Barbara Hardy, who heads Salt Lake County's drug abuse programs, considers
the church a mixed blessing in her mission. Its anti-drug strictures, she
says, have undoubtedly steered countless young people away from narcotics.

Then again, Hardy added, the church's preeminence may have fostered a false
sense of security. Utah's population of 2.1 million is 70 percent Mormon, a
figure that has been fairly constant for four decades. About 60 percent of
the Salt Lake region's 1.2 million residents belong to the church.

"It's easier here to look the other way and say the drug problem doesn't
happen," said Hardy. "Denial is a wonderful thing."

Church spokesman Dale Bills sat down to discuss drugs in a paneled
conference room at the Joseph Smith Memorial Building. The gem of marbled
columns and stained-glass ceilings was once the Hotel Utah. It's across Main
Street from Temple Square, whose six-spired worship hall is Salt Lake's
tangible heart and soul.

"Our message is the same, the doctrine is the same, the principles are the
same," said Bills, referring to the church's stance on drugs. "We set a high
standard, but not all kids are perfect."

The church offers its own drug treatment programs, including 57 weekly
group-counseling sessions in Utah. "It's sort of our take on AA," said James
Goodrich, the church's welfare director for northern Utah.

Attendance is modest, however; 15 to 20 people turn out at each meeting.
Brown, the Mormon social services executive, said the church has yet to see
a marked upswing in demand for help.

"It has not been reported to me that we have any dramatic increases," he
added. But he acknowledged that admission rolls at secular clinics might
paint a darker picture.

Don Mendrala, now in his fourth year as chief of the DEA's Salt Lake office,
says he had envisioned a much brighter picture when he transferred here
after stints in St.

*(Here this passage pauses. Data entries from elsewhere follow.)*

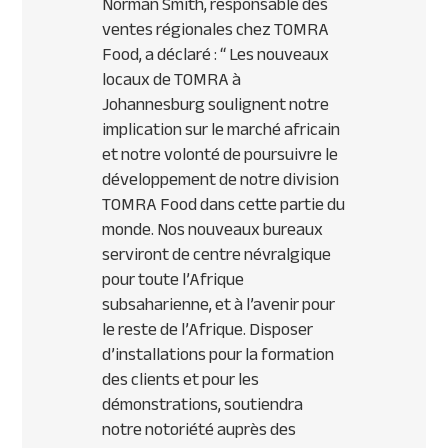
Norman Smith, responsable des
ventes régionales chez TOMRA
Food, a déclaré : “
Les nouveaux
locaux de TOMRA à
Johannesburg soulignent notre
implication sur le marché africain
et notre volonté de poursuivre le
développement de notre division
TOMRA Food dans cette partie du
monde. Nos nouveaux bureaux
serviront de centre névralgique
pour toute l’Afrique
subsaharienne, et à l’avenir pour
le reste de l’Afrique. Disposer
d’installations pour la formation
des clients et pour les
démonstrations, soutiendra
notre notoriété auprès des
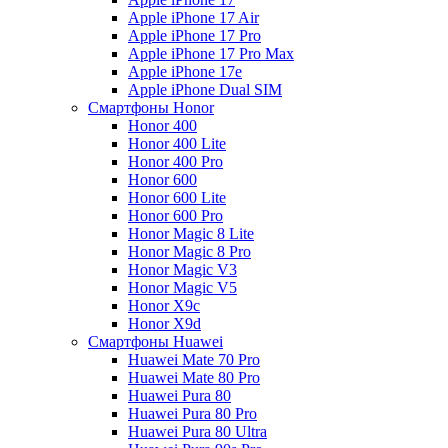
Apple iPhone 17 Air
Apple iPhone 17 Pro
Apple iPhone 17 Pro Max
Apple iPhone 17e
Apple iPhone Dual SIM
Смартфоны Honor
Honor 400
Honor 400 Lite
Honor 400 Pro
Honor 600
Honor 600 Lite
Honor 600 Pro
Honor Magic 8 Lite
Honor Magic 8 Pro
Honor Magic V3
Honor Magic V5
Honor X9c
Honor X9d
Смартфоны Huawei
Huawei Mate 70 Pro
Huawei Mate 80 Pro
Huawei Pura 80
Huawei Pura 80 Pro
Huawei Pura 80 Ultra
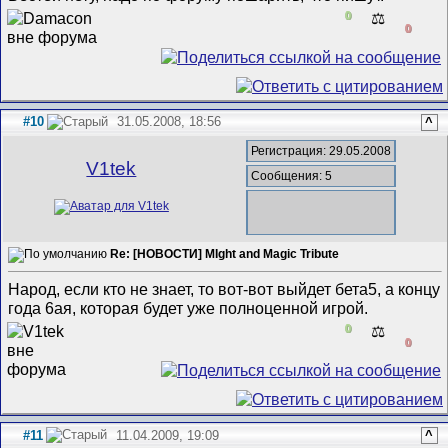
0
⚖️
0
#10
31.05.2008, 18:56
^
Регистрация: 29.05.2008
V1tek
Сообщения: 5
Re: [НОВОСТИ] MIght and Magic Tribute
Народ, если кто не знает, то вот-вот выйдет бета5, а концу
года 6ая, которая будет уже полноценной игрой.
0
⚖️
0
#11
11.04.2009, 19:09
^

Louis and Chicago.

"I thought this would be a nice, quiet community," he said. His desk phone
was ringing. Night had begun to fall, a busy time. "I'd been completely
unaware of the problems."

The phone bleated away. Mendrala had to iron out the details of a predawn
raid set for the following morning. "We want to get 'em while they're
sleeping," he said.

It was another meth lab. Not far from Pioneer Park.